Figure 5. Mechanisms Through Which Cardiovascular Risk Factors Mediate Atherogenesis and Available Pharmacological Tools for Targeting Crucial Pathogenic Factors.
Cardiovascular risk factors promote oxidative stress by stimulation of various pro-oxidant enzyme systems, tipping the redox balance in favor of oxidation, with O2− as the key mediator. Hypertension activates NADPH oxidase via angiotensin II (ATII) and angiotensin 1 receptor (AT1R) signaling. The main ROS sources in states of hypercholesterolemia are NADPH oxidase and xanthine oxidase (activated by oxidized low-density lipoprotein), and the hypercholesterolemia-mediated up-regulation of AT1R. Hyperglycemia, as seen in diabetes, associates primarily with mitochondrial ROS production, which can secondarily activate NADPH oxidase. Compounds contained in cigarette smoke activate NADPH oxidase, which mediates mitochondrial dysfunction and thus ROS production. Aging is associated with increased mitochondrial dysfunction and reduced eNOS activity. Superoxide from all sources can inactivate vasoprotective NO by its reaction to ONOO−, which, in turn, mediates uncoupling of eNOS-mediated oxygen reduction and NO− production by oxidation of the essential cofactor tetrahydrobiopterin (BH4).

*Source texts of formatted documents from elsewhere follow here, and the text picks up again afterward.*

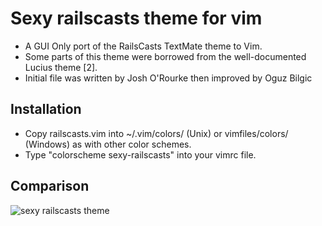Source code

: # Sexy railscasts theme for vim

- A GUI Only port of the RailsCasts TextMate theme to Vim.
- Some parts of this theme were borrowed from the well-documented Lucius theme [2].
- Initial file was written by Josh O'Rourke then improved by Oguz Bilgic

## Installation

- Copy railscasts.vim into ~/.vim/colors/ (Unix) or vimfiles/colors/ (Windows) as with
  other color schemes.
- Type "colorscheme sexy-railscasts" into your vimrc file.

## Comparison

![sexy railscasts theme](https://github.com/oguzbilgic/sexy-railscasts-theme/raw/master/sexy-vs-original.png)
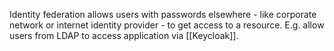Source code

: 
Identity federation allows users with passwords elsewhere - like corporate network or internet identity provider - to get access to a resource. E.g. allow users from LDAP to access application via [[Keycloak]]. 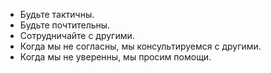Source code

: - Будьте тактичны.
- Будьте почтительны.
- Сотрудничайте с другими.
- Когда мы не согласны, мы консультируемся с другими.
- Когда мы не уверенны, мы просим помощи.
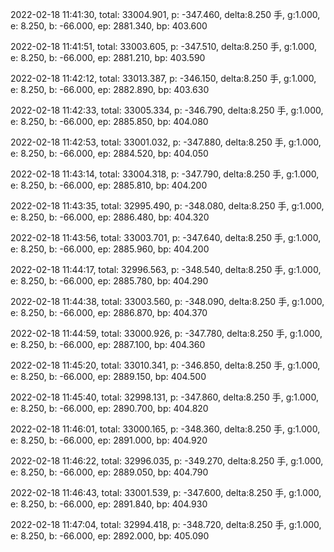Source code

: 2022-02-18 11:41:30, total: 33004.901, p: -347.460, delta:8.250 手, g:1.000, e: 8.250, b: -66.000, ep: 2881.340, bp: 403.600

2022-02-18 11:41:51, total: 33003.605, p: -347.510, delta:8.250 手, g:1.000, e: 8.250, b: -66.000, ep: 2881.210, bp: 403.590

2022-02-18 11:42:12, total: 33013.387, p: -346.150, delta:8.250 手, g:1.000, e: 8.250, b: -66.000, ep: 2882.890, bp: 403.630

2022-02-18 11:42:33, total: 33005.334, p: -346.790, delta:8.250 手, g:1.000, e: 8.250, b: -66.000, ep: 2885.850, bp: 404.080

2022-02-18 11:42:53, total: 33001.032, p: -347.880, delta:8.250 手, g:1.000, e: 8.250, b: -66.000, ep: 2884.520, bp: 404.050

2022-02-18 11:43:14, total: 33004.318, p: -347.790, delta:8.250 手, g:1.000, e: 8.250, b: -66.000, ep: 2885.810, bp: 404.200

2022-02-18 11:43:35, total: 32995.490, p: -348.080, delta:8.250 手, g:1.000, e: 8.250, b: -66.000, ep: 2886.480, bp: 404.320

2022-02-18 11:43:56, total: 33003.701, p: -347.640, delta:8.250 手, g:1.000, e: 8.250, b: -66.000, ep: 2885.960, bp: 404.200

2022-02-18 11:44:17, total: 32996.563, p: -348.540, delta:8.250 手, g:1.000, e: 8.250, b: -66.000, ep: 2885.780, bp: 404.290

2022-02-18 11:44:38, total: 33003.560, p: -348.090, delta:8.250 手, g:1.000, e: 8.250, b: -66.000, ep: 2886.870, bp: 404.370

2022-02-18 11:44:59, total: 33000.926, p: -347.780, delta:8.250 手, g:1.000, e: 8.250, b: -66.000, ep: 2887.100, bp: 404.360

2022-02-18 11:45:20, total: 33010.341, p: -346.850, delta:8.250 手, g:1.000, e: 8.250, b: -66.000, ep: 2889.150, bp: 404.500

2022-02-18 11:45:40, total: 32998.131, p: -347.860, delta:8.250 手, g:1.000, e: 8.250, b: -66.000, ep: 2890.700, bp: 404.820

2022-02-18 11:46:01, total: 33000.165, p: -348.360, delta:8.250 手, g:1.000, e: 8.250, b: -66.000, ep: 2891.000, bp: 404.920

2022-02-18 11:46:22, total: 32996.035, p: -349.270, delta:8.250 手, g:1.000, e: 8.250, b: -66.000, ep: 2889.050, bp: 404.790

2022-02-18 11:46:43, total: 33001.539, p: -347.600, delta:8.250 手, g:1.000, e: 8.250, b: -66.000, ep: 2891.840, bp: 404.930

2022-02-18 11:47:04, total: 32994.418, p: -348.720, delta:8.250 手, g:1.000, e: 8.250, b: -66.000, ep: 2892.000, bp: 405.090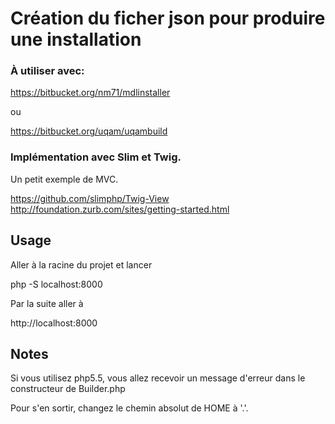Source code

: # Création du ficher json pour produire une installation

### À utiliser avec:

https://bitbucket.org/nm71/mdlinstaller

ou 

https://bitbucket.org/uqam/uqambuild

### Implémentation avec Slim et Twig.

Un petit exemple de MVC.

https://github.com/slimphp/Twig-View
http://foundation.zurb.com/sites/getting-started.html


## Usage

Aller à la racine du projet et lancer 

php -S localhost:8000

Par la suite aller à

http://localhost:8000

## Notes

Si vous utilisez php5.5, vous allez recevoir un message d'erreur dans le constructeur de Builder.php

Pour s'en sortir, changez le chemin absolut de HOME à '.'.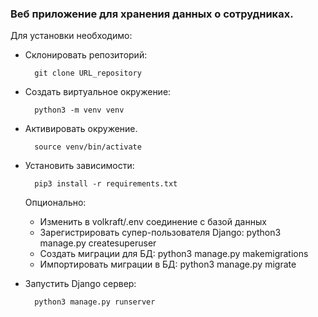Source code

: ### Веб приложение для хранения данных о сотрудниках.

Для установки необходимо:
- Cклонировать репозиторий: 
  
        git clone URL_repository
  
- Cоздать виртуальное окружение:
  
        python3 -m venv venv
  
- Активировать окружение. 
  
        source venv/bin/activate

- Установить зависимости: 
  
        pip3 install -r requirements.txt


    Опционально:
    - Изменить в volkraft/.env соединение с базой данных
    - Зарегистрировать супер-пользователя Django: python3 manage.py createsuperuser
    - Создать миграции для БД: python3 manage.py makemigrations
    - Импортировать миграции в БД: python3 manage.py migrate

- Запустить Django сервер: 
  
        python3 manage.py runserver
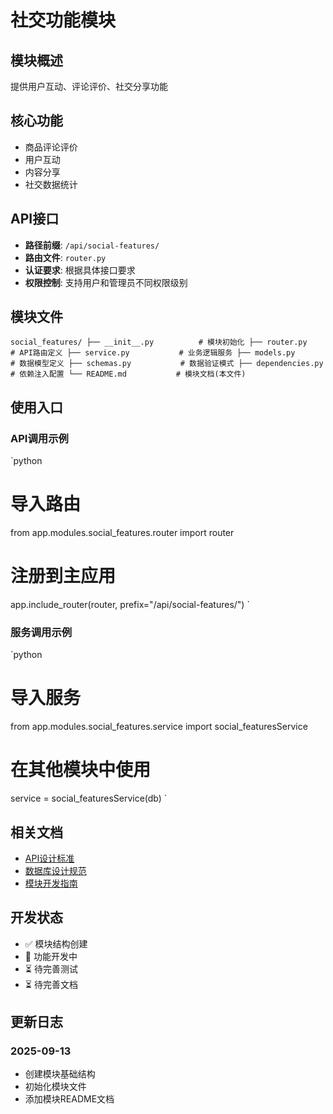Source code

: # 社交功能模块

## 模块概述

提供用户互动、评论评价、社交分享功能

## 核心功能

- 商品评论评价
- 用户互动
- 内容分享
- 社交数据统计

## API接口

- **路径前缀**: `/api/social-features/`
- **路由文件**: `router.py`
- **认证要求**: 根据具体接口要求
- **权限控制**: 支持用户和管理员不同权限级别

## 模块文件

`
social_features/
├── __init__.py          # 模块初始化
├── router.py            # API路由定义
├── service.py           # 业务逻辑服务
├── models.py            # 数据模型定义
├── schemas.py           # 数据验证模式
├── dependencies.py      # 依赖注入配置
└── README.md           # 模块文档(本文件)
`

## 使用入口

### API调用示例

`python
# 导入路由
from app.modules.social_features.router import router

# 注册到主应用
app.include_router(router, prefix="/api/social-features/")
`

### 服务调用示例

`python
# 导入服务
from app.modules.social_features.service import social_featuresService

# 在其他模块中使用
service = social_featuresService(db)
`

## 相关文档

- [API设计标准](../../../docs/standards/api-standards.md)
- [数据库设计规范](../../../docs/standards/database-standards.md)
- [模块开发指南](../../../docs/development/module-development-guide.md)

## 开发状态

- ✅ 模块结构创建
- 🔄 功能开发中
- ⏳ 待完善测试
- ⏳ 待完善文档

## 更新日志

### 2025-09-13
- 创建模块基础结构
- 初始化模块文件
- 添加模块README文档
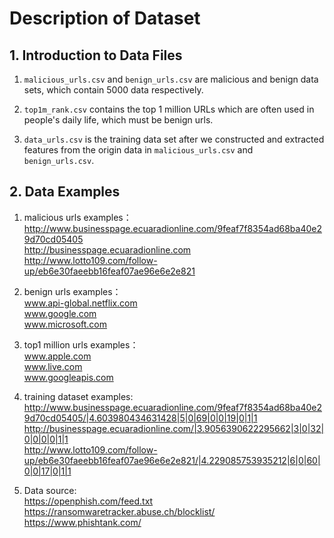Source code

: # Description of Dataset

## 1. Introduction to  Data Files

1. `malicious_urls.csv` and `benign_urls.csv` are malicious and benign data sets, which contain 5000 data respectively.

2. `top1m_rank.csv` contains the top 1 million URLs which are often used in people's daily life, which must be benign urls.

3. `data_urls.csv` is the training data set after we constructed and extracted features from the origin data in `malicious_urls.csv` and `benign_urls.csv`.

## 2. Data Examples

1. malicious urls examples：
   <br> http://www.businesspage.ecuaradionline.com/9feaf7f8354ad68ba40e29d70cd05405
   <br> http://businesspage.ecuaradionline.com
   <br> http://www.lotto109.com/follow-up/eb6e30faeebb16feaf07ae96e6e2e821

2. benign urls examples：
   <br>www.api-global.netflix.com
   <br>www.google.com
   <br>www.microsoft.com

3. top1 million urls examples：
   <br> www.apple.com
   <br> www.live.com
   <br> www.googleapis.com

4. training dataset examples:
   <br> http://www.businesspage.ecuaradionline.com/9feaf7f8354ad68ba40e29d70cd05405/|4.603980434631428|5|0|69|0|0|19|0|1|1
   <br> http://businesspage.ecuaradionline.com/|3.9056390622295662|3|0|32|0|0|0|0|1|1
   <br> http://www.lotto109.com/follow-up/eb6e30faeebb16feaf07ae96e6e2e821/|4.229085753935212|6|0|60|0|0|17|0|1|1

5. Data source:
   <br> https://openphish.com/feed.txt
   <br> https://ransomwaretracker.abuse.ch/blocklist/
   <br> https://www.phishtank.com/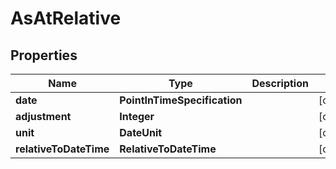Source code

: 

# AsAtRelative


## Properties

| Name | Type | Description | Notes |
|------------ | ------------- | ------------- | -------------|
|**date** | **PointInTimeSpecification** |  |  [optional] |
|**adjustment** | **Integer** |  |  [optional] |
|**unit** | **DateUnit** |  |  [optional] |
|**relativeToDateTime** | **RelativeToDateTime** |  |  [optional] |



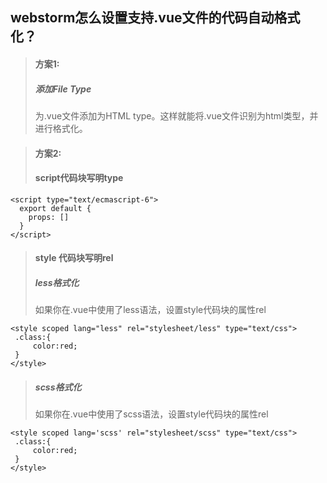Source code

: ## webstorm怎么设置支持.vue文件的代码自动格式化？
>#### 方案1:
>##### 添加File Type
>为.vue文件添加为HTML type。这样就能将.vue文件识别为html类型，并进行格式化。

>#### 方案2:
>#### script代码块写明type

    <script type="text/ecmascript-6">
      export default {
        props: []
      }
    </script>
>#### style 代码块写明rel
>##### less格式化
>如果你在.vue中使用了less语法，设置style代码块的属性rel

    <style scoped lang="less" rel="stylesheet/less" type="text/css">
     .class:{
         color:red;
     }
    </style>
    
>##### scss格式化
>如果你在.vue中使用了scss语法，设置style代码块的属性rel

    <style scoped lang='scss' rel="stylesheet/scss" type="text/css">
     .class:{
         color:red;
     }
    </style>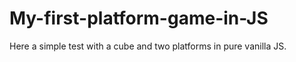 # My-first-platform-game-in-JS


Here a simple test with a cube and two platforms in pure vanilla JS.
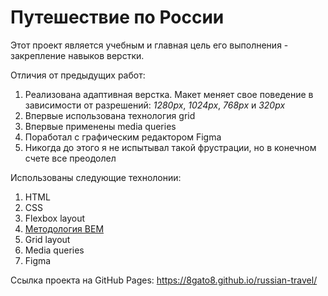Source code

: # Путешествие по России

Этот проект является учебным и главная цель его выполнения - закрепление навыков верстки.

Отличия от предыдущих работ:

1. Реализована адаптивная верстка. Макет меняет свое поведение в зависимости от разрешений: *1280px*, *1024px*, *768px* и *320px*
2. Впервые использована технология grid
3. Впервые применены media queries
4. Поработал с графическим редактором Figma
5. Никогда до этого я не испытывал такой фрустрации, но в конечном счете все преодолел

Использованы следующие технолонии:

1. HTML
2. CSS
3. Flexbox layout
4. [Методология BEM](https://ru.bem.info/methodology/ "Использована классическая схема организации файловой структуры БЭМ-проектов: Nested")
5. Grid layout
6. Media queries
7. Figma

Ссылка проекта на GitHub Pages: https://8gato8.github.io/russian-travel/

The enzymes dihydrofolate reductase (DHFR) and GTPCH1 counteract eNOS uncoupling by replenishing BH4 levels via regeneration and de novo synthesis, respectively. ATII decreases BH4 levels, not only by activating NADPH oxidase, but also by down-regulation of DHFR. NADPH oxidase has been seen to be inhibited by angiotensin-converting enzyme inhibitors (ACEIs), ATII receptor type 1 blockers (ARBs), 3-hydroxy-3-methylglutaryl-coenzyme A reductase inhibitors (statins), the β-blocker nebivolol, the plant-derived polyphenol resveratrol, and the organic nitrate pentaerithrityl tetranitrate (PETN). The same compounds inhibit eNOS uncoupling by activating GTPCH1 and DHFR. Mitochondrial O2− generation is decreased by ARBs, MitoQ and resveratrol. Other abbreviations as in Figures 1 and 3.